DIRECTIONS:
Copy out every line of the records where the string "Right" occurs.

RECORD EXCERPTS:
----

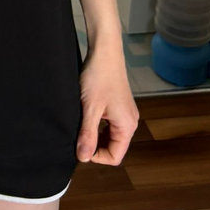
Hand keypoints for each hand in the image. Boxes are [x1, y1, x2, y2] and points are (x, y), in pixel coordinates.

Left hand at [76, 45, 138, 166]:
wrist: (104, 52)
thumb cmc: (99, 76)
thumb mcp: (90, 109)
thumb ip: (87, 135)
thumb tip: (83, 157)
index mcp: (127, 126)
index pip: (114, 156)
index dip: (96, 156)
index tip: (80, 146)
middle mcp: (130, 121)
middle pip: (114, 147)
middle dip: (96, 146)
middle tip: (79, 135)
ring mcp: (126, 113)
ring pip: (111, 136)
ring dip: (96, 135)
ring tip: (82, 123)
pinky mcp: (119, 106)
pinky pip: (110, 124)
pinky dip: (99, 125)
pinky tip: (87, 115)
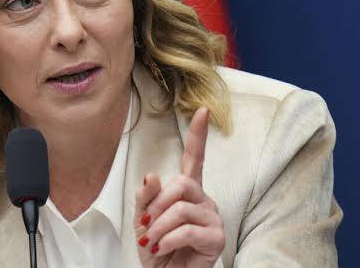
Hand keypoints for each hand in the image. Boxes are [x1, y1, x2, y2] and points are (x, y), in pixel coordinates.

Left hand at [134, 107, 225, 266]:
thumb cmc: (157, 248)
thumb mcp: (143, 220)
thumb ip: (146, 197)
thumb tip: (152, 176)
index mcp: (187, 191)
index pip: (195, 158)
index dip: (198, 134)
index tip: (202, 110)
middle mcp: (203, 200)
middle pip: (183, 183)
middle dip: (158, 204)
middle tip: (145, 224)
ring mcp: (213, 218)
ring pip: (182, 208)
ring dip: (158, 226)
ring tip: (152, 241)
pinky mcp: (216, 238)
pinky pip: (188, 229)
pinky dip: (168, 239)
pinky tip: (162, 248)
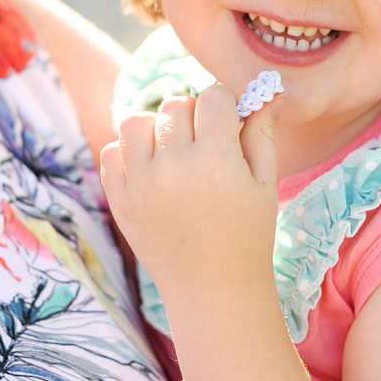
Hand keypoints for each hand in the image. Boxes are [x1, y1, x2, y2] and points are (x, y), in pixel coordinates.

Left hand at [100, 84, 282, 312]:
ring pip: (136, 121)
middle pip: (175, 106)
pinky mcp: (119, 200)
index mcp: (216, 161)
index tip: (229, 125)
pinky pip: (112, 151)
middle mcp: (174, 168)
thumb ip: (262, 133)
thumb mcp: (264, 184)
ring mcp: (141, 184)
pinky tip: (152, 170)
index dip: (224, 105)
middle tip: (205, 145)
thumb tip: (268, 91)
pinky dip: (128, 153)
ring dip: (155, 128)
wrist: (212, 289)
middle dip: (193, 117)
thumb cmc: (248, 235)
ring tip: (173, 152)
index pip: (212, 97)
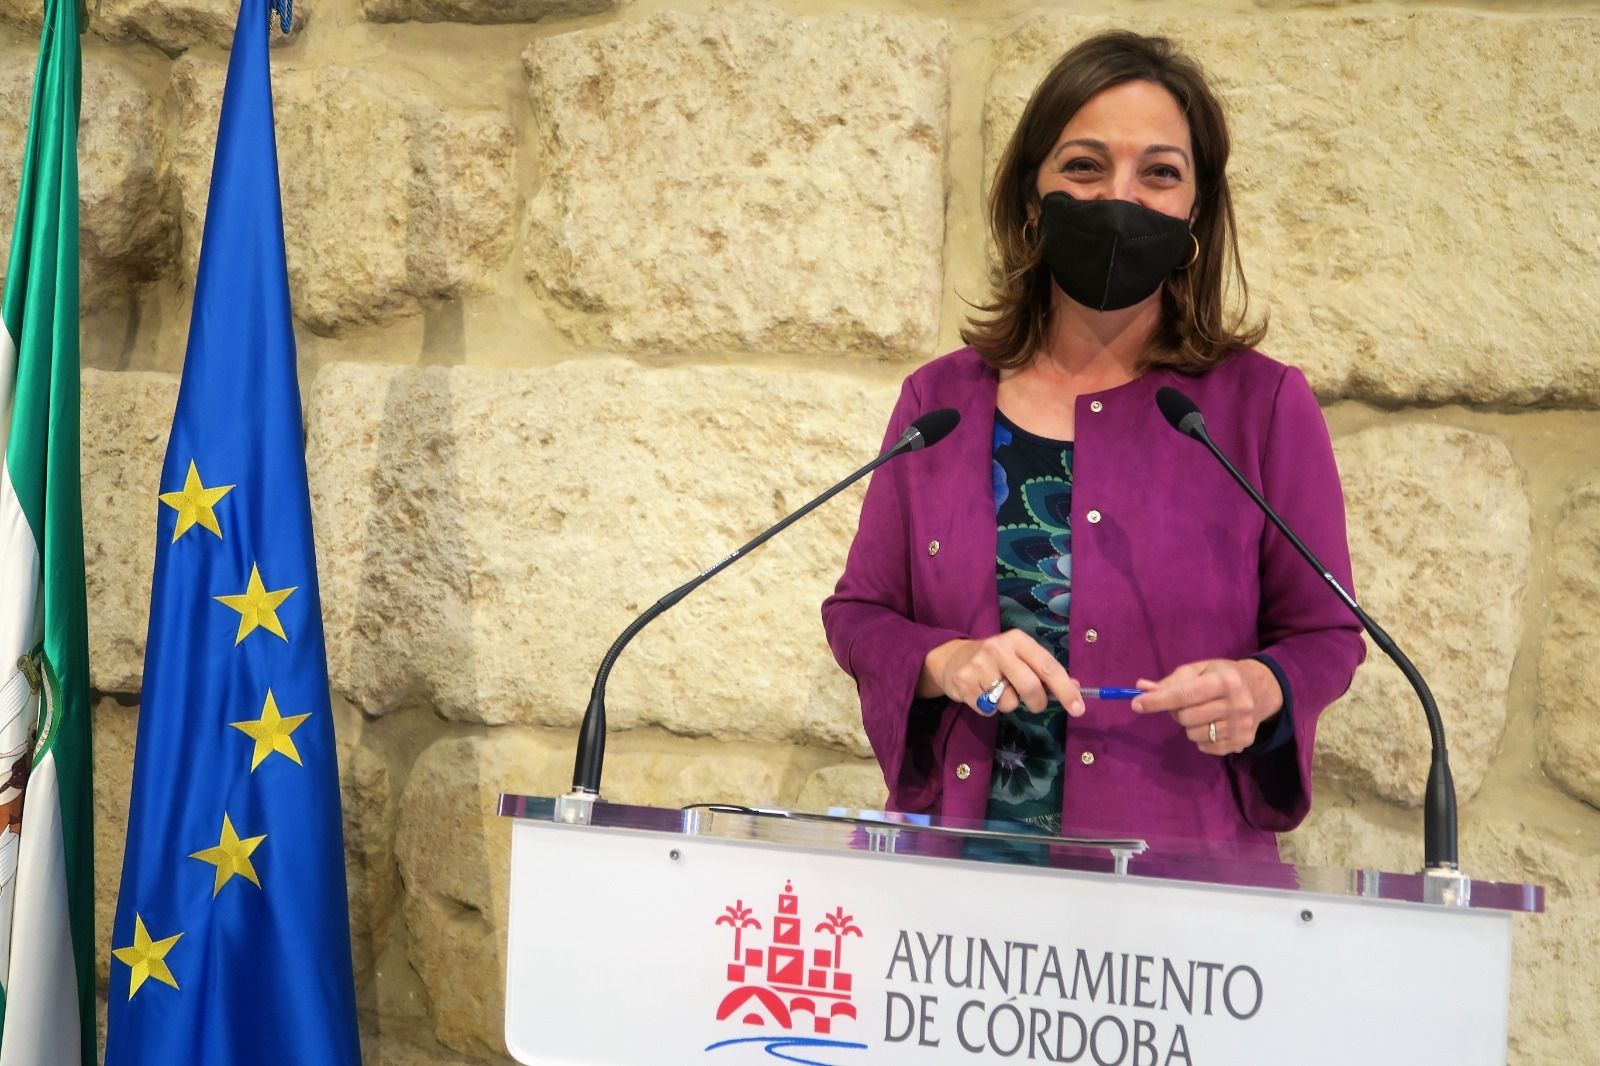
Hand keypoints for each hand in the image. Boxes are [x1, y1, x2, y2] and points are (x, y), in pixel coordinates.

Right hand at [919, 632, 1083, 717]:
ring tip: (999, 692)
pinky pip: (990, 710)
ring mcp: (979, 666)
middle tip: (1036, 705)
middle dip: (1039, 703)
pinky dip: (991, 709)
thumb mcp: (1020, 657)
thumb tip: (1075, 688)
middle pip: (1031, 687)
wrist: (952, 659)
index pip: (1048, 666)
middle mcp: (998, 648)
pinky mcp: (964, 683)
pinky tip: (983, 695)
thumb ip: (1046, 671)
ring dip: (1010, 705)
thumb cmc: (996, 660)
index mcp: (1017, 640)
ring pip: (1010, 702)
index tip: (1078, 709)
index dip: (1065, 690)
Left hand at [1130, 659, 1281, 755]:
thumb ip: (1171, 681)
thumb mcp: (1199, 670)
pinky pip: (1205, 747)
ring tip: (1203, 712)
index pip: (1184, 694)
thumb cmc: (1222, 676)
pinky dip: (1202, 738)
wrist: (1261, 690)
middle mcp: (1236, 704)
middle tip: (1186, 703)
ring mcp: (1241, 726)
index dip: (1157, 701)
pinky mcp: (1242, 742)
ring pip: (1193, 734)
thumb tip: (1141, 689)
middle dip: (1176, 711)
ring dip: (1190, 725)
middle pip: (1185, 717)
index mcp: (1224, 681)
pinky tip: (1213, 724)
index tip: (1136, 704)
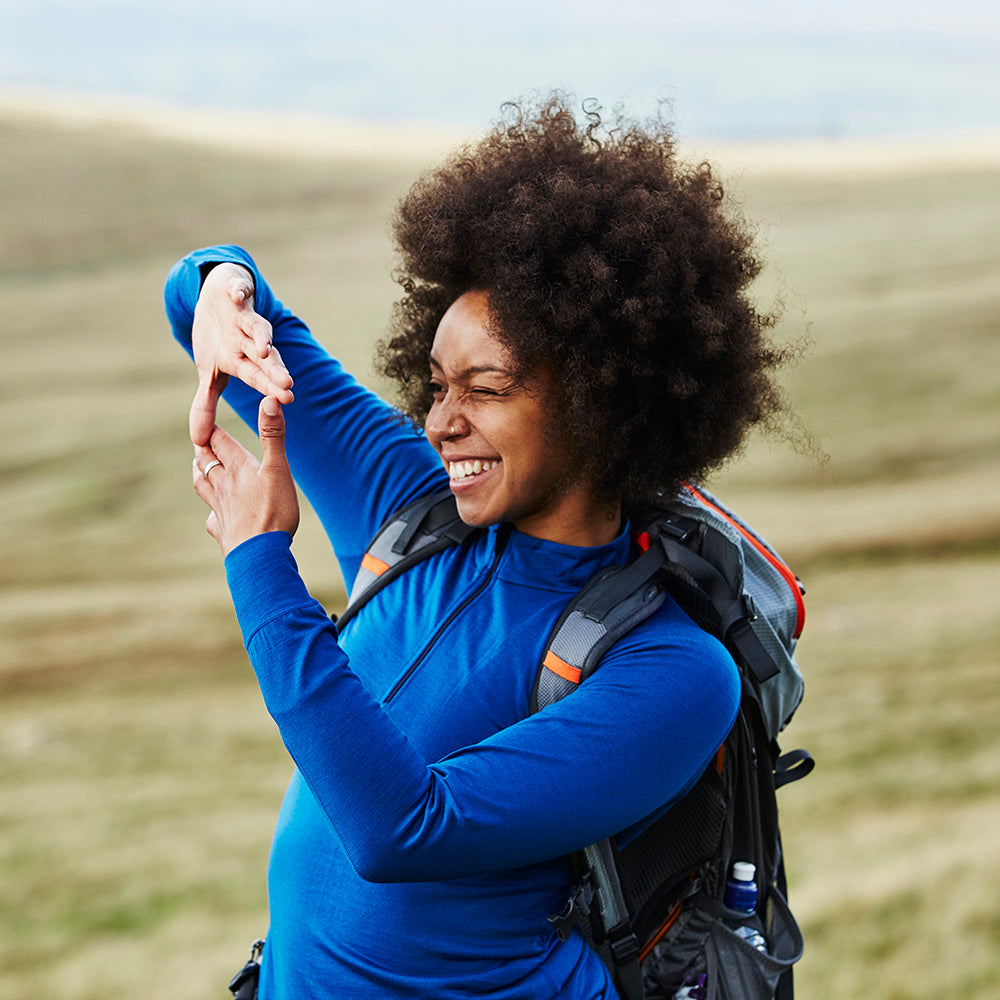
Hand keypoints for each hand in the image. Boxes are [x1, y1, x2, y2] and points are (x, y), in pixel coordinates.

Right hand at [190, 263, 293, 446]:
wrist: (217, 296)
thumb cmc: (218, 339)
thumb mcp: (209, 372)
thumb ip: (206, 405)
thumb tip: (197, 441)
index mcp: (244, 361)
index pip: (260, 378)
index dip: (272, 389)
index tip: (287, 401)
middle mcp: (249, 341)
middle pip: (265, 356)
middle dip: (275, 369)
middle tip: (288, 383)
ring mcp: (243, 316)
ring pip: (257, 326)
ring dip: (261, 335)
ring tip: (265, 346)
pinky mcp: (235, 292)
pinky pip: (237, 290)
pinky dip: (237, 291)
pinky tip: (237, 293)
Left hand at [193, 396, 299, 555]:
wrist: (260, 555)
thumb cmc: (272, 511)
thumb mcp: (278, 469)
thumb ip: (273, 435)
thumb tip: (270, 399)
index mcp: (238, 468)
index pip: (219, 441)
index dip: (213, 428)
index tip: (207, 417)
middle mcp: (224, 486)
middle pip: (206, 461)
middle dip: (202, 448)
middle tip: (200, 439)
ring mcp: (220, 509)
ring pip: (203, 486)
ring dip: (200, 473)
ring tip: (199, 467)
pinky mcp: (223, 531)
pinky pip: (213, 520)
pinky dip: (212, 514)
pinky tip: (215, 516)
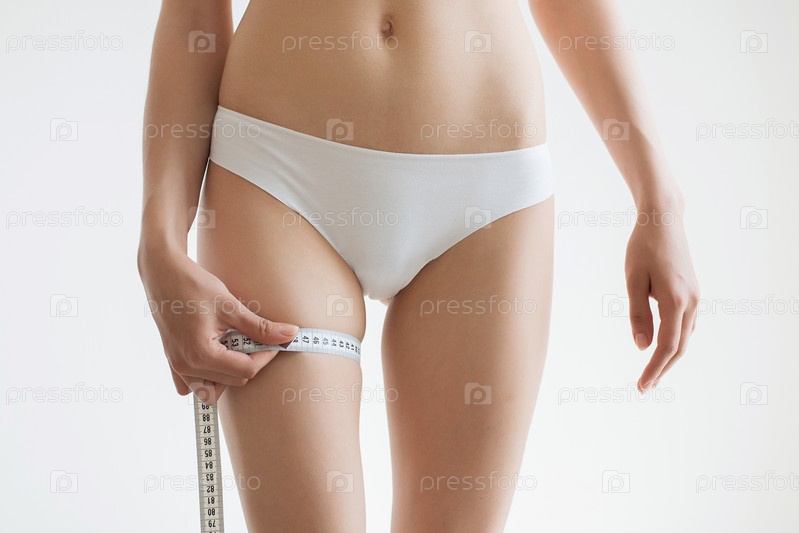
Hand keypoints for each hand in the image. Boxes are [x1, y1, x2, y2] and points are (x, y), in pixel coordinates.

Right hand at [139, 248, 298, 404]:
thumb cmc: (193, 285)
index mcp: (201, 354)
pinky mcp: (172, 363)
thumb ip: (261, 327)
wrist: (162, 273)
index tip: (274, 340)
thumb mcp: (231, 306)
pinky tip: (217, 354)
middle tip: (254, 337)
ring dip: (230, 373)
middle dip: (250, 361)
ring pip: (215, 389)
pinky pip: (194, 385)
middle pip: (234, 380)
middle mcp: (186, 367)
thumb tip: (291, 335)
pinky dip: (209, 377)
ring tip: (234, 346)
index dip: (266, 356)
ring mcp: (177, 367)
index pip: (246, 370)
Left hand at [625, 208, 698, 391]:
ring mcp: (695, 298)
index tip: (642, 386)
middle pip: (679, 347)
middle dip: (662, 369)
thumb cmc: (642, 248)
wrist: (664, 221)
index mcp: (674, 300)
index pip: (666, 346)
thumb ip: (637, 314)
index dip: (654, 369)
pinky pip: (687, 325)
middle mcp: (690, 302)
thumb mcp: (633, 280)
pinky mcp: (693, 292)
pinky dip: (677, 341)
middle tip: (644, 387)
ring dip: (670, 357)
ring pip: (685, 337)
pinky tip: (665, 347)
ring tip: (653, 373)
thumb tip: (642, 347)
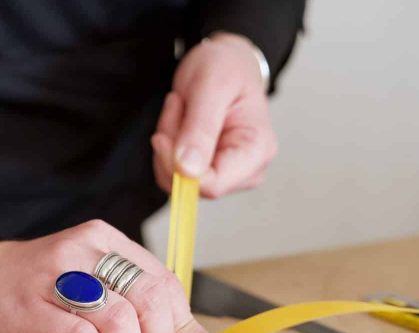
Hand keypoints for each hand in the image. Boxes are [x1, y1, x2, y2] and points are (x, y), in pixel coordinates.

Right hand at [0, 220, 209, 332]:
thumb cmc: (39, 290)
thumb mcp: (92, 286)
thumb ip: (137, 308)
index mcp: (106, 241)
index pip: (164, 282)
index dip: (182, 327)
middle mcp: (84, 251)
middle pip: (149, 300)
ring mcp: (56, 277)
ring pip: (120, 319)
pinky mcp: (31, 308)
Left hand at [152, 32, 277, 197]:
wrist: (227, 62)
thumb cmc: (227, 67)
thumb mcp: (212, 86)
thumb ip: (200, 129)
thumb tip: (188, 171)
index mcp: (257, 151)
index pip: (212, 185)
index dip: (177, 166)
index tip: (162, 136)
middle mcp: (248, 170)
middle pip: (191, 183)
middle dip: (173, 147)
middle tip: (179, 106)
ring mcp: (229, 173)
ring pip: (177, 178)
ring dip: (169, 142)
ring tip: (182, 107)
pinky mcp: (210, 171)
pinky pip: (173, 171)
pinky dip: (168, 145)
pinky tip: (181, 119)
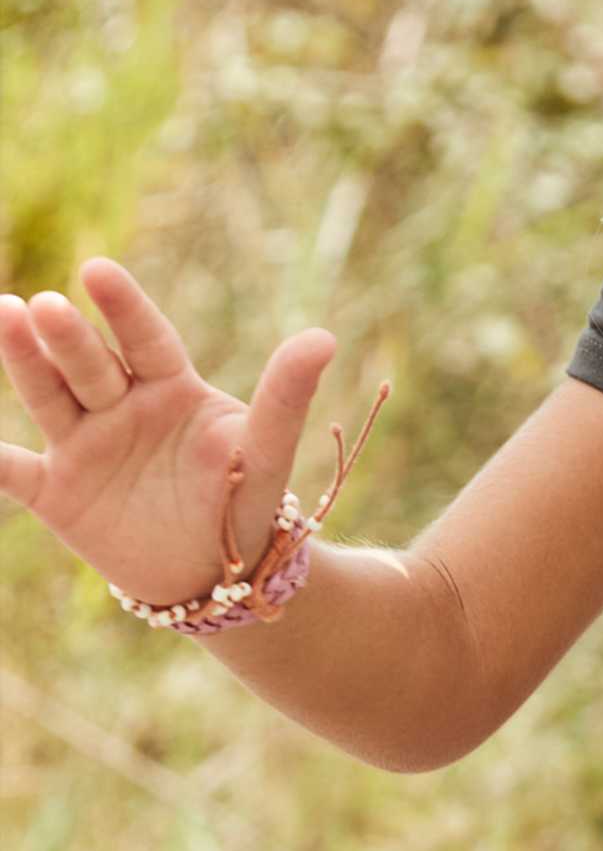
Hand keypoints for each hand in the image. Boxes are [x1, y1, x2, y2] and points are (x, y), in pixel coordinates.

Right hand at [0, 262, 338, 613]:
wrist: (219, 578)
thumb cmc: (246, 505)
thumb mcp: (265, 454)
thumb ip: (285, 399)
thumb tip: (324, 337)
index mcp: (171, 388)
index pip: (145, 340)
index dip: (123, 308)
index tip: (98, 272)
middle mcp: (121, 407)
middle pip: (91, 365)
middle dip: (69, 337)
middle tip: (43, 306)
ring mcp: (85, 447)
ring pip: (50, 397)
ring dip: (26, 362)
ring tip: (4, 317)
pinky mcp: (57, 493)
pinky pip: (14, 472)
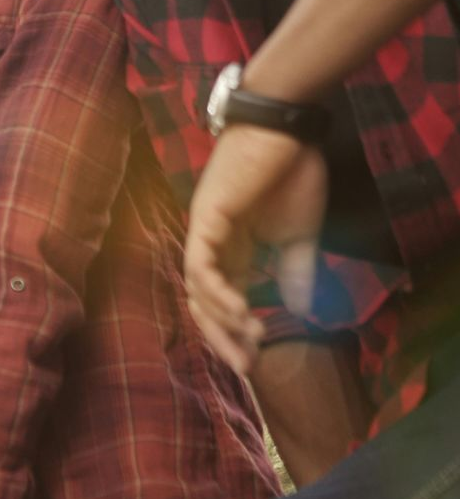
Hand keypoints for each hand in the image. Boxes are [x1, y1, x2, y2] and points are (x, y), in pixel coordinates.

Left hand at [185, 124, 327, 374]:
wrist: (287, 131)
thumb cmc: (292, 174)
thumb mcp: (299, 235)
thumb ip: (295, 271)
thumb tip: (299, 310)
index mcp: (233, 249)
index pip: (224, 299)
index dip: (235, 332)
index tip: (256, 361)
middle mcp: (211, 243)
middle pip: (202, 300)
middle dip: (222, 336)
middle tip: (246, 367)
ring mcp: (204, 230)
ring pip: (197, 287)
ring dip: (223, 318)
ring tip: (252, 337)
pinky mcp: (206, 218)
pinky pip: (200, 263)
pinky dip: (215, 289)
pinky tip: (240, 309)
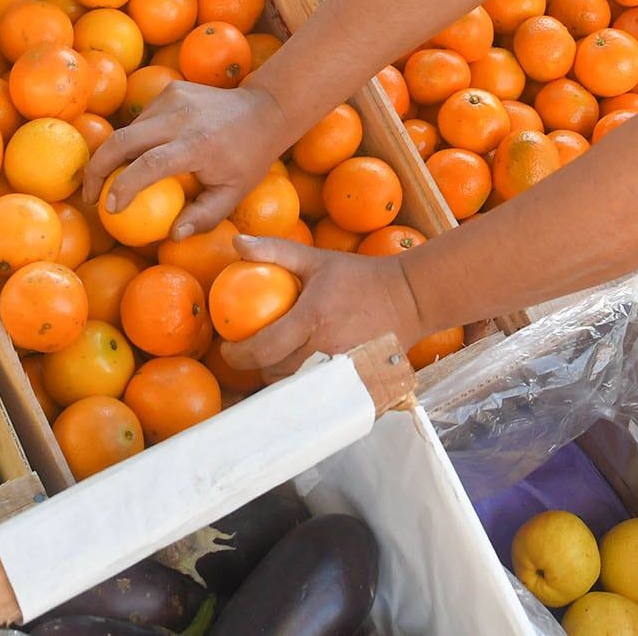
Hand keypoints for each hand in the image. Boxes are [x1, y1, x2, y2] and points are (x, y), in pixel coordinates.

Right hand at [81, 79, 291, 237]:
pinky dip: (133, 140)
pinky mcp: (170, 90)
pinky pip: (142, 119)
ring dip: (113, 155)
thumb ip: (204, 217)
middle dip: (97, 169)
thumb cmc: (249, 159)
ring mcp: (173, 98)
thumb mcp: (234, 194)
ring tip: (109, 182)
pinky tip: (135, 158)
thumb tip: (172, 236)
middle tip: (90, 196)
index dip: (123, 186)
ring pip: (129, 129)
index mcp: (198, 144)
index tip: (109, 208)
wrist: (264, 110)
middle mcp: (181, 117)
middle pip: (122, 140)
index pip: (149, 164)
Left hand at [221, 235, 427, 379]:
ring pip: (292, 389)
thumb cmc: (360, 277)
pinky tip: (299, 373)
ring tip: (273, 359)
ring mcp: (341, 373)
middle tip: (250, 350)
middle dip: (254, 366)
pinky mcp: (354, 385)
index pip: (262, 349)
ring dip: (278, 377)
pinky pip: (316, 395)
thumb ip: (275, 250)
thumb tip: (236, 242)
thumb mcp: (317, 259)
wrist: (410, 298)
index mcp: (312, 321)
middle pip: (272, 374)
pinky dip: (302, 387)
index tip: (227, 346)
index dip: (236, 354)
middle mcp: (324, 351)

----

ANSWER TO THIS TASK:
Right hand at [919, 632, 1083, 717]:
Right hand at [190, 263, 293, 446]:
Right hand at [139, 248, 298, 404]:
Right hand at [0, 220, 209, 332]:
Right hand at [0, 262, 338, 613]:
Right hand at [81, 79, 291, 237]:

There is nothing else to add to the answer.